TRAVAIL À FAIRE:
1 - Recopiez fidèlement le passage de l'article sur Captain America qui va de "Certains pourraient avoir" jusqu'à "par Sam Wilson." compris.
2 - Écrivez la suite de l'article sur Captain America à partir de sa dernière phrase.

EXTRAIT DU TEXTE:
Certains pourraient avoir tendance à l'oublier, mais Nick Spencer a construit son run Captain America sur deux personnages, avec Secret Empire comme conclusion les opposant. Ici, les deux mots fatidiques n'ont pas encore été prononcés, Spencer prend la suite d'un Remender qui avait fait beaucoup de bon travail mais sans ranger les jouets: Steve Rogers est vieux et le titre de Captain America est porté par Sam Wilson.
Dans un run éminemment politique, Spencer nous plonge d'entrée de jeux dans l'Amérique de Trump. Celle du mur au Mexique, des "patriotes" qui se font justice eux-mêmes contre les immigrés, des grands groupes pharmaceutiques intouchables, des médias malsains et d'une bourse financière folle. Dit ainsi, on pourrait croire avoir affaire à une tribune idéologique. Loin de là, car il s'agit d'une satyre, forçant grossièrement les traits, avec un humour très présent tout du long, regorgeant à chaque page de répliques et situations hilarantes. Pour autant, ces thèmes politiques et sociaux, les questionnements de citoyen et symbole habitent Sam et transpireront des pages durant l'ensemble du run. La génération qui les lira dans 20 ans aura du mal à percevoir le mal-être qu'avait l'Amérique au moment de l'élection de Trump, et l'audace du scénariste de s'engager aussi ouvertement à dépeindre l'atmosphère d'une époque dans une série de super-héros mainstream - tout autant que je rate l'ambiance guerre froide que certains comics des années 80 montraient - savoir et ressentir étant deux choses très différentes.

DONNÉES FOURNIES:

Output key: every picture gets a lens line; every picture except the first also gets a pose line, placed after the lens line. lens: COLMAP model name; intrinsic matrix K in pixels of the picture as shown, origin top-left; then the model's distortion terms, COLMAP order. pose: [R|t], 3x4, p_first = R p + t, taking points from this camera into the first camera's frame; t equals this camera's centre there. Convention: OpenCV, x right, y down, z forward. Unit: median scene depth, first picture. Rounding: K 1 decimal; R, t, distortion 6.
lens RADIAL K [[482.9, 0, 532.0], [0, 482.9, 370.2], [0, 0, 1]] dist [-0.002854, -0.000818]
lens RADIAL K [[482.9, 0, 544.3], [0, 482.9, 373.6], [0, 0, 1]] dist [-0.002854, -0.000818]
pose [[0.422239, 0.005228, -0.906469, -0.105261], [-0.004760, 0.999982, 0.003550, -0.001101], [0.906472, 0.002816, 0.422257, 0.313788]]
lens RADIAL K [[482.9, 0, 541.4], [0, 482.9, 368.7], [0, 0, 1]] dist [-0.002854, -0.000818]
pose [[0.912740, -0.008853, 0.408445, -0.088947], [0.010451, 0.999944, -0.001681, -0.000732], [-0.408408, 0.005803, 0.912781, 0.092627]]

---

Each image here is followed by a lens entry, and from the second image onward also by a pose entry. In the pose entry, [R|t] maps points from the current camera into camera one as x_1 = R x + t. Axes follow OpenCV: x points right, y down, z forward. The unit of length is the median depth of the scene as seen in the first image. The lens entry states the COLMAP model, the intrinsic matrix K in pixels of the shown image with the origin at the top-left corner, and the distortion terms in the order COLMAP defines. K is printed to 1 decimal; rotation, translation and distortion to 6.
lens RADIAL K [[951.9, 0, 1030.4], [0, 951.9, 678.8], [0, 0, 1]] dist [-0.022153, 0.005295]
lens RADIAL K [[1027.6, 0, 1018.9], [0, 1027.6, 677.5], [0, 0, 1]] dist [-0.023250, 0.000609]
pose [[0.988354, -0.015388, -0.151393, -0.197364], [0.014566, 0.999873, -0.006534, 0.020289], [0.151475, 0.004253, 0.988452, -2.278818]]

RÉPONSES:
1 -
Certains pourraient avoir tendance à l'oublier, mais Nick Spencer a construit son run Captain America sur deux personnages, avec Secret Empire comme conclusion les opposant. Ici, les deux mots fatidiques n'ont pas encore été prononcés, Spencer prend la suite d'un Remender qui avait fait beaucoup de bon travail mais sans ranger les jouets: Steve Rogers est vieux et le titre de Captain America est porté par Sam Wilson.

2 -
Je pourrais faire une critique plus longue mais je pense avoir dit l'essentiel. Tout l'intérêt est dans les thèmes traités, et l'évolution du héros se fait ici en réaction aux maux de la société, voire en réaction de la société aux agissements de Sam.
Autre point important à souligner: chaque réplique du chef de la société des serpents vaut son pesant d'or. Ou comment par l'art du décalage rendre ionnante une organisation de méchants complètement has-been!